BEGIN Recorded information

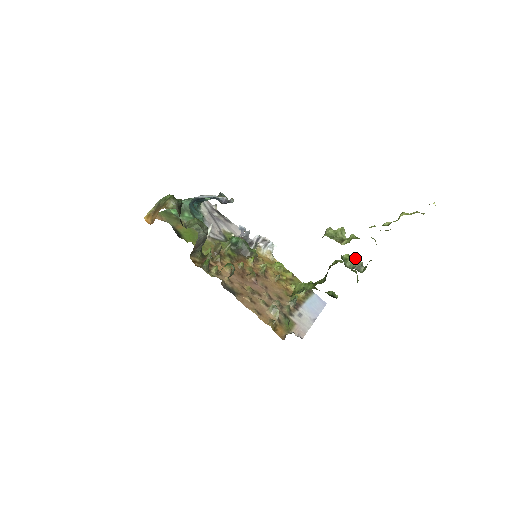
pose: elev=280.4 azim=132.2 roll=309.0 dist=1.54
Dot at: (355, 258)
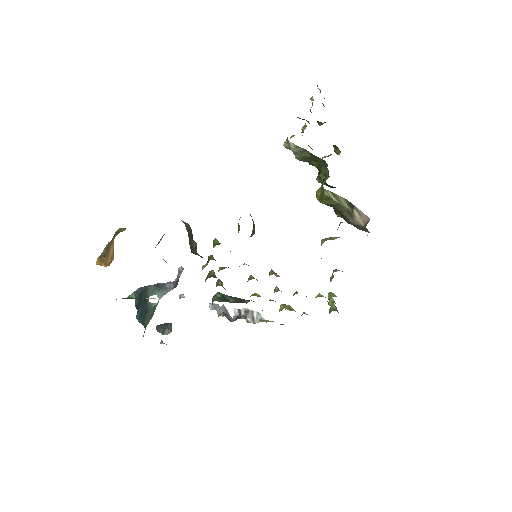
Dot at: occluded
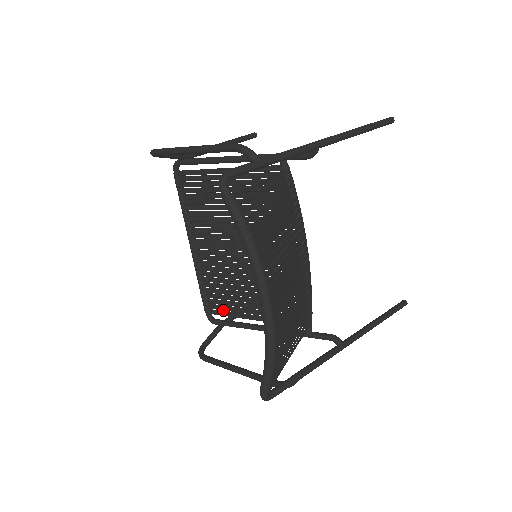
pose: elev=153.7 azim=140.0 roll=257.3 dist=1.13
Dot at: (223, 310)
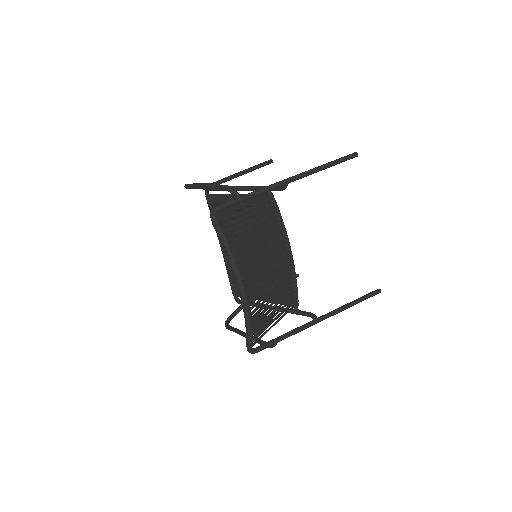
Dot at: occluded
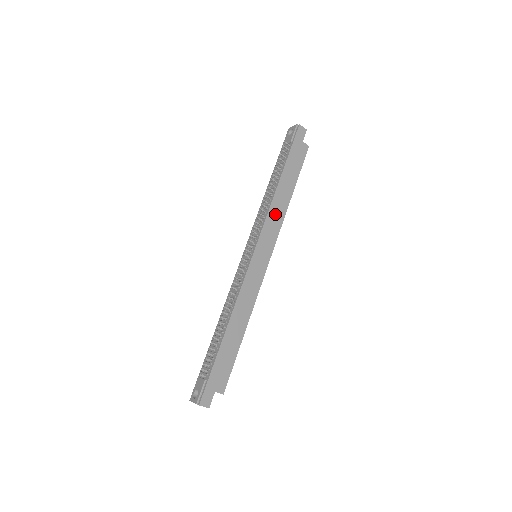
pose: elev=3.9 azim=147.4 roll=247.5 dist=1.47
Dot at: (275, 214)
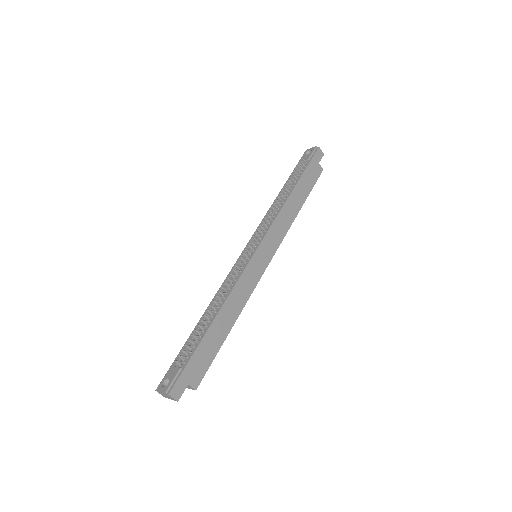
Dot at: (283, 220)
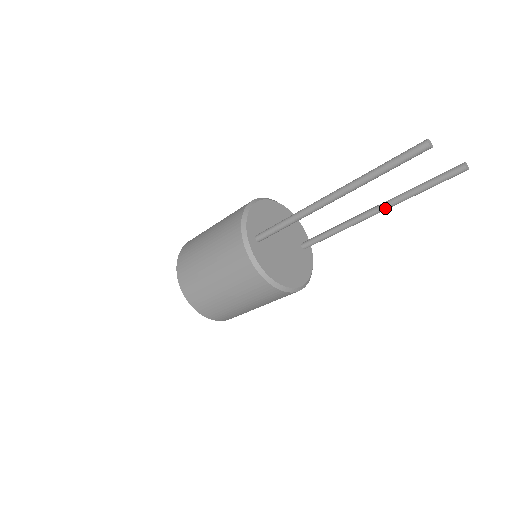
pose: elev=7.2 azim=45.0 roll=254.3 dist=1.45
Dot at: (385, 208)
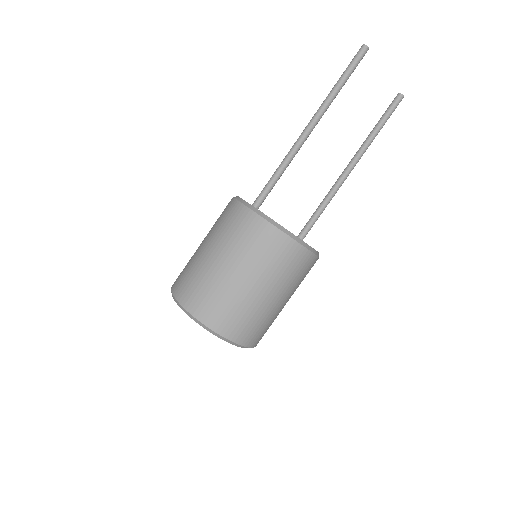
Dot at: (357, 158)
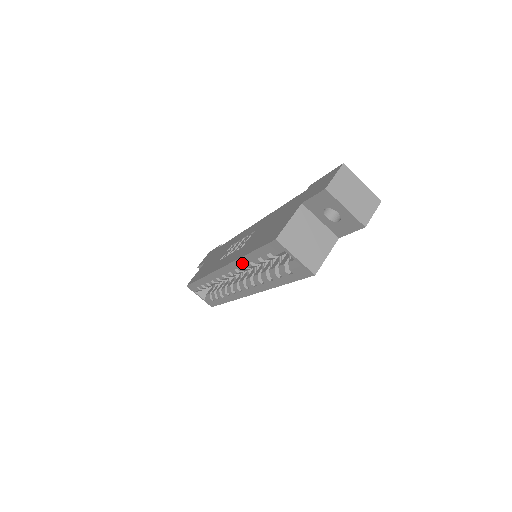
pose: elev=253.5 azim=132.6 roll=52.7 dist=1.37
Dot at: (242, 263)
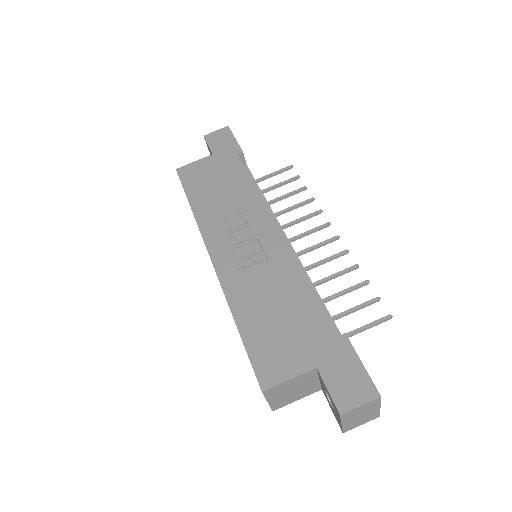
Dot at: occluded
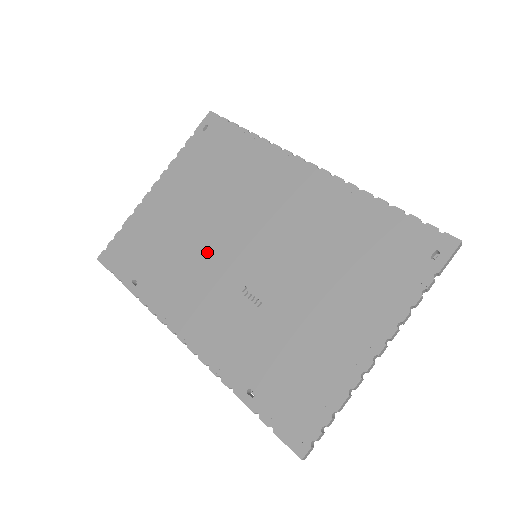
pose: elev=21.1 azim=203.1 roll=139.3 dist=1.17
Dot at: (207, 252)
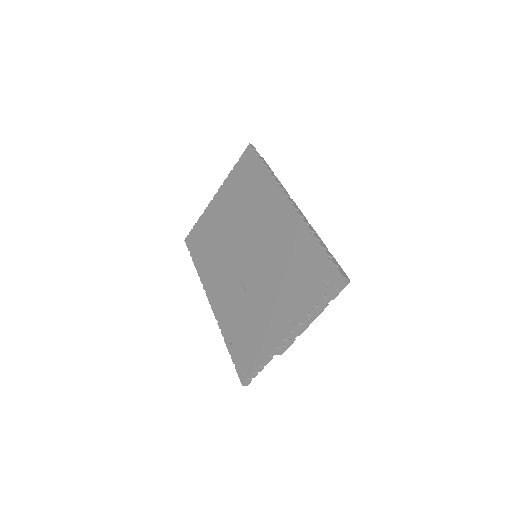
Dot at: (229, 249)
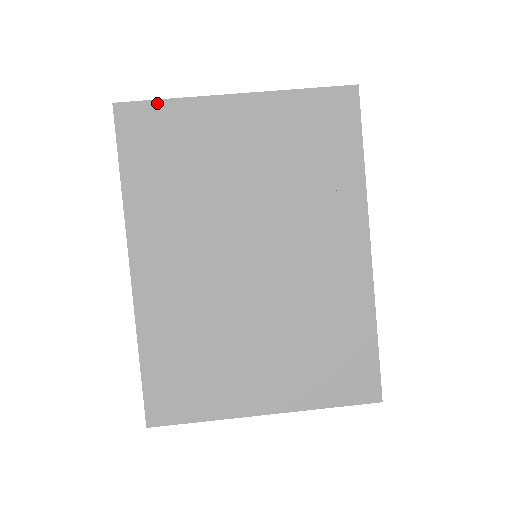
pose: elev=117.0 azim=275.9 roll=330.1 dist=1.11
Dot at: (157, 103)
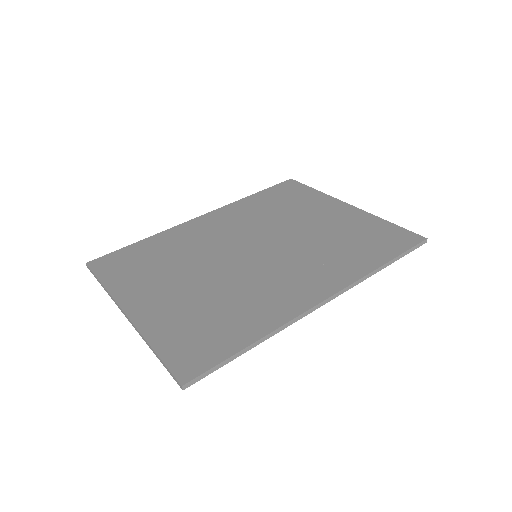
Dot at: (308, 188)
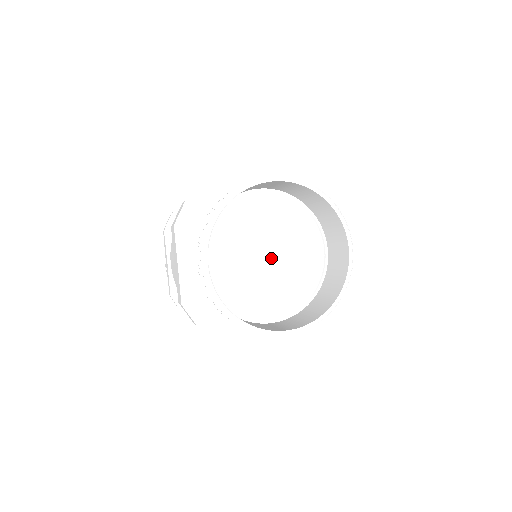
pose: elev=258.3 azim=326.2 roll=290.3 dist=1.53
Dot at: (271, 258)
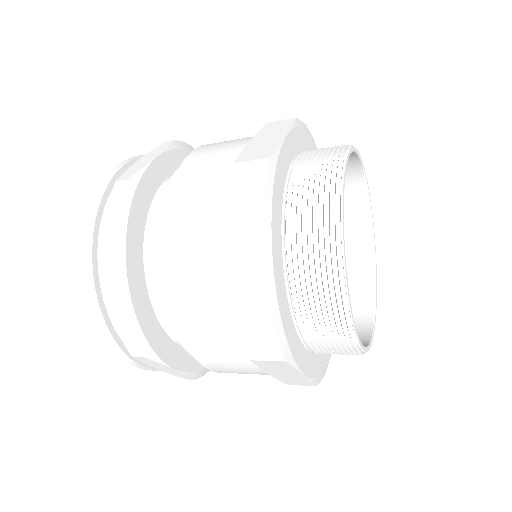
Dot at: occluded
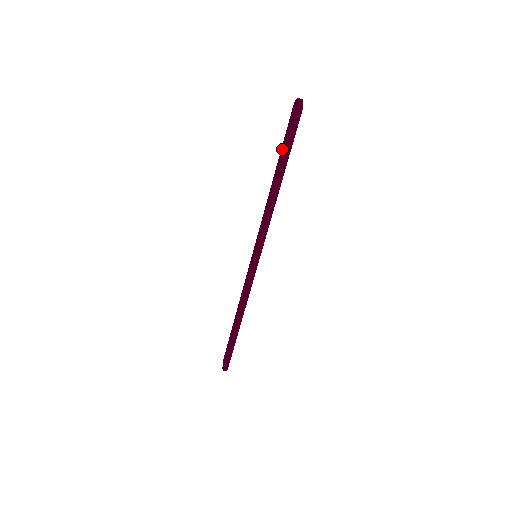
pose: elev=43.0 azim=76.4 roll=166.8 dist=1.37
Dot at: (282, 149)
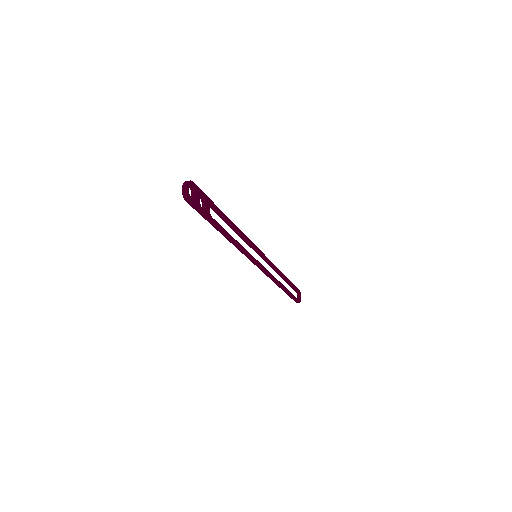
Dot at: occluded
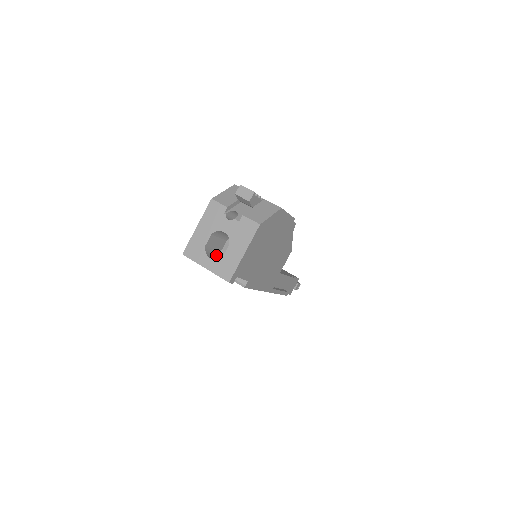
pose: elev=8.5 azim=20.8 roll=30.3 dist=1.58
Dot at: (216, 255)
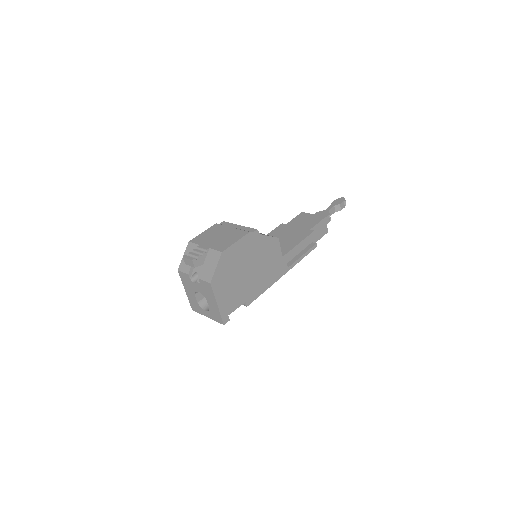
Dot at: occluded
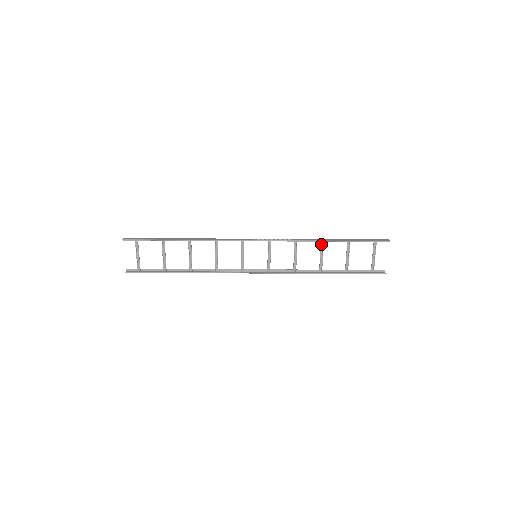
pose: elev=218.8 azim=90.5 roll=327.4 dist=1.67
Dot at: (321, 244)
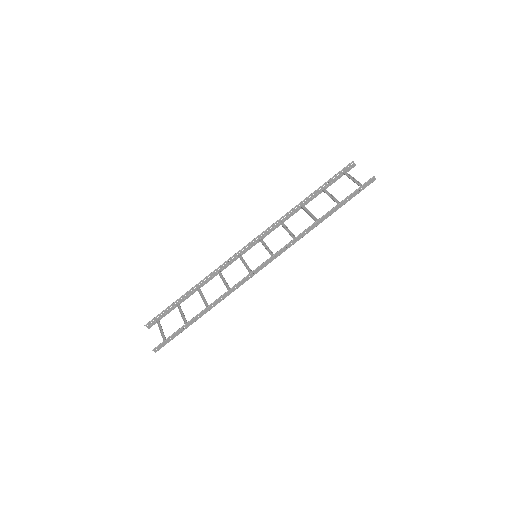
Dot at: (303, 209)
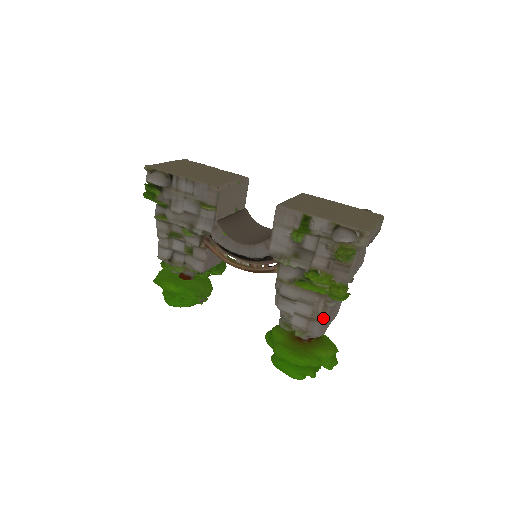
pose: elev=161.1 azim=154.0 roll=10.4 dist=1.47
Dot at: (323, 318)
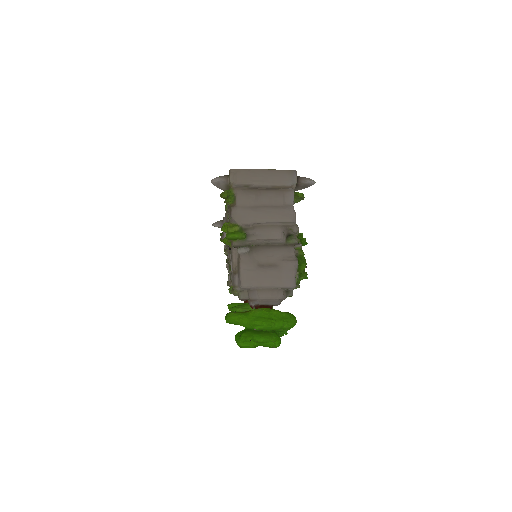
Dot at: (239, 267)
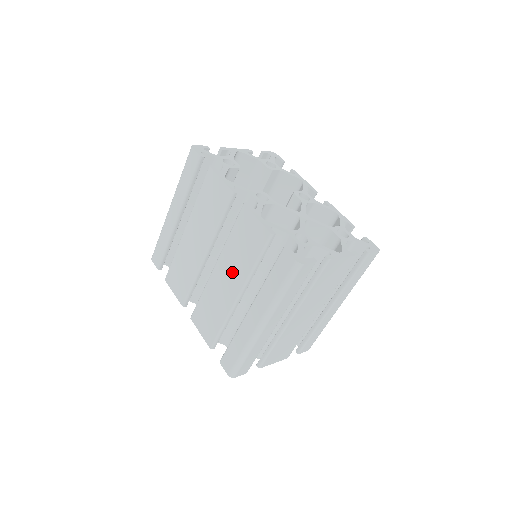
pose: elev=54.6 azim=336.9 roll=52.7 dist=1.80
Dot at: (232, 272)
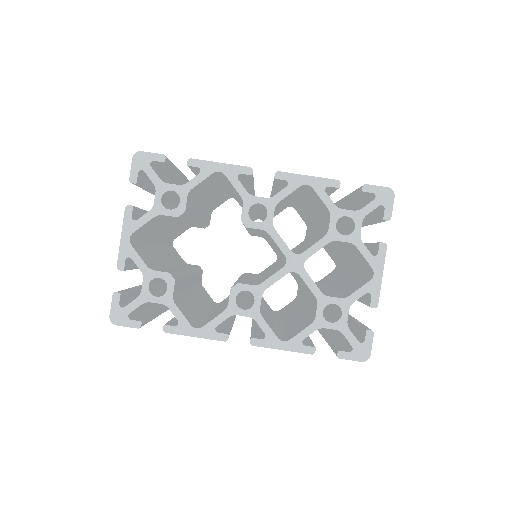
Dot at: occluded
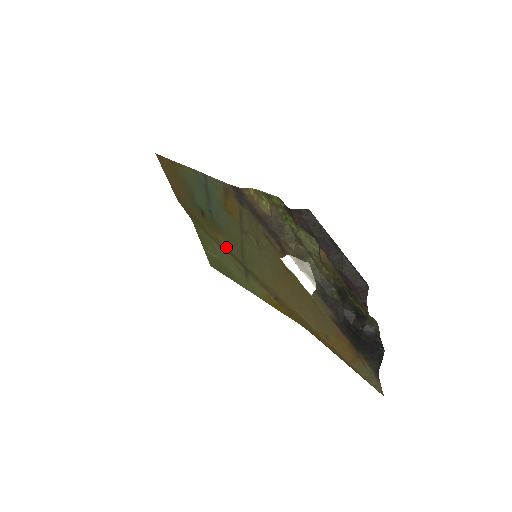
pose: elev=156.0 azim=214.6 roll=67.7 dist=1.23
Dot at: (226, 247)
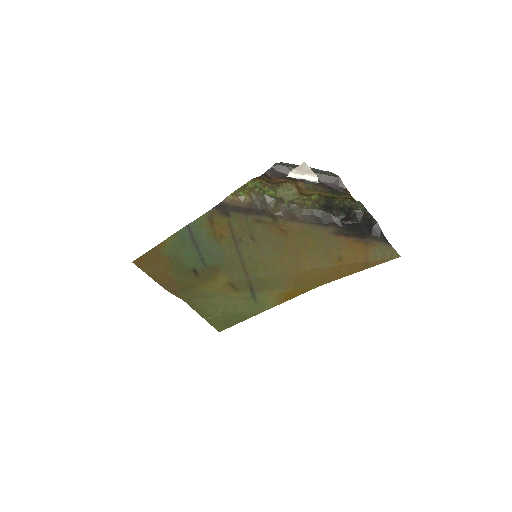
Dot at: (228, 283)
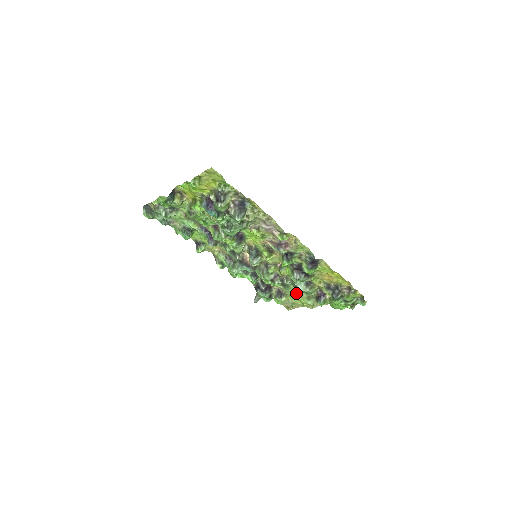
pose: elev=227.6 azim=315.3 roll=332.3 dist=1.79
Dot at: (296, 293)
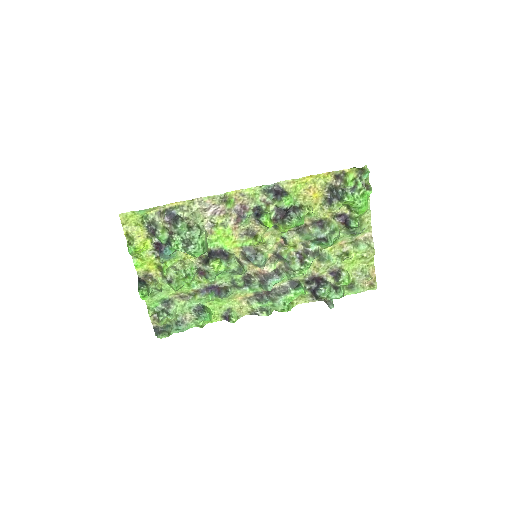
Dot at: (327, 244)
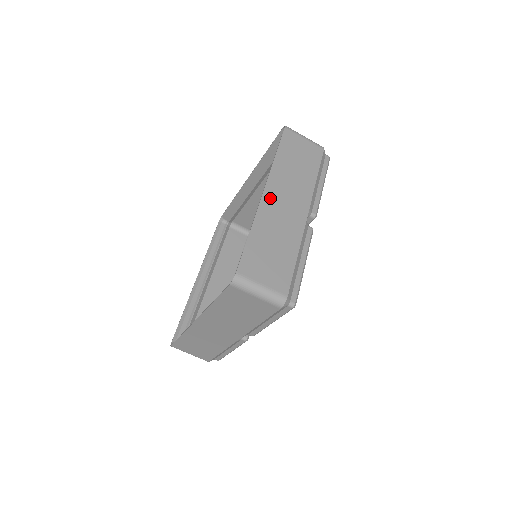
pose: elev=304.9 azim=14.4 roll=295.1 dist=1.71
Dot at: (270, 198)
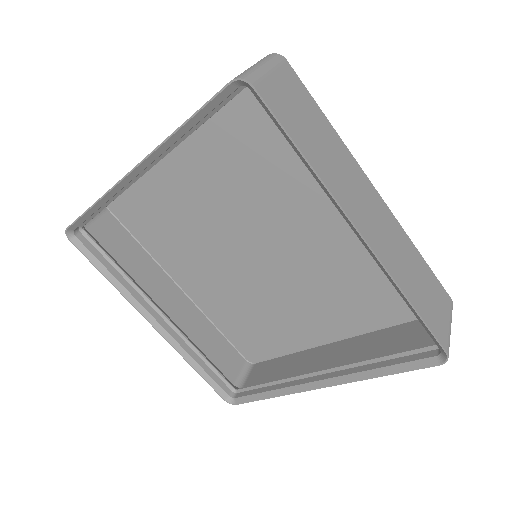
Dot at: (368, 232)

END Recorded information

Objective. Convert every item above into a Markdown table with the columns "Row" and "Line," giving each line its own numbered row. Skip blank lines and leave the pictures out.

Correct output.
| Row | Line |
|---|---|
| 1 | pose: elev=280.4 azim=132.2 roll=309.0 dist=1.54 |
| 2 | Dot at: (355, 258) |
| 3 | Dot at: occluded |
| 4 | pose: elev=153.7 azim=140.0 roll=257.3 dist=1.13 |
| 5 | Dot at: (223, 310) |
| 6 | Dot at: occluded |
| 7 | pose: elev=3.9 azim=147.4 roll=247.5 dist=1.47 |
| 8 | Dot at: (275, 214) |
| 9 | Dot at: (283, 220) |
| 10 | pose: elev=7.2 azim=45.0 roll=254.3 dist=1.45 |
| 11 | Dot at: (385, 208) |
| 12 | Dot at: (357, 158) |
| 13 | pose: elev=253.5 azim=132.6 roll=52.7 dist=1.37 |
| 14 | Dot at: (242, 263) |
| 15 | Dot at: occluded |
| 16 | pose: elev=21.1 azim=203.1 roll=139.3 dist=1.17 |
| 17 | Dot at: (207, 252) |
| 18 | Dot at: (229, 249) |
| 19 | pose: elev=117.0 azim=275.9 roll=330.1 dist=1.11 |
| 20 | Dot at: (157, 103) |
| 21 | Dot at: (308, 188) |
| 22 | pose: elev=258.3 azim=326.2 roll=290.3 dist=1.53 |
| 23 | Dot at: (271, 258) |
| 24 | Dot at: occluded |
| 25 | pose: elev=43.0 azim=76.4 roll=166.8 dist=1.37 |
| 26 | Dot at: (282, 149) |
| 27 | Dot at: occluded |
| 28 | pose: elev=8.5 azim=20.8 roll=30.3 dist=1.58 |
| 29 | Dot at: (216, 255) |
| 30 | Dot at: occluded |
| 31 | pose: elev=218.8 azim=90.5 roll=327.4 dist=1.67 |
| 32 | Dot at: (321, 244) |
| 33 | Dot at: (303, 209) |
| 34 | pose: elev=161.1 azim=154.0 roll=10.4 dist=1.47 |
| 35 | Dot at: (323, 318) |
| 36 | Dot at: (239, 267) |
| 37 | pose: elev=54.6 azim=336.9 roll=52.7 dist=1.80 |
| 38 | Dot at: (232, 272) |
| 39 | Dot at: occluded |
| 40 | pose: elev=156.0 azim=214.6 roll=67.7 dist=1.23 |
| 41 | Dot at: (226, 247) |
| 42 | Dot at: (228, 283) |
| 43 | pose: elev=227.6 azim=315.3 roll=332.3 dist=1.79 |
| 44 | Dot at: (296, 293) |
| 45 | Dot at: (327, 244) |
| 46 | pose: elev=304.9 azim=14.4 roll=295.1 dist=1.71 |
| 47 | Dot at: (270, 198) |
| 48 | Dot at: (368, 232) |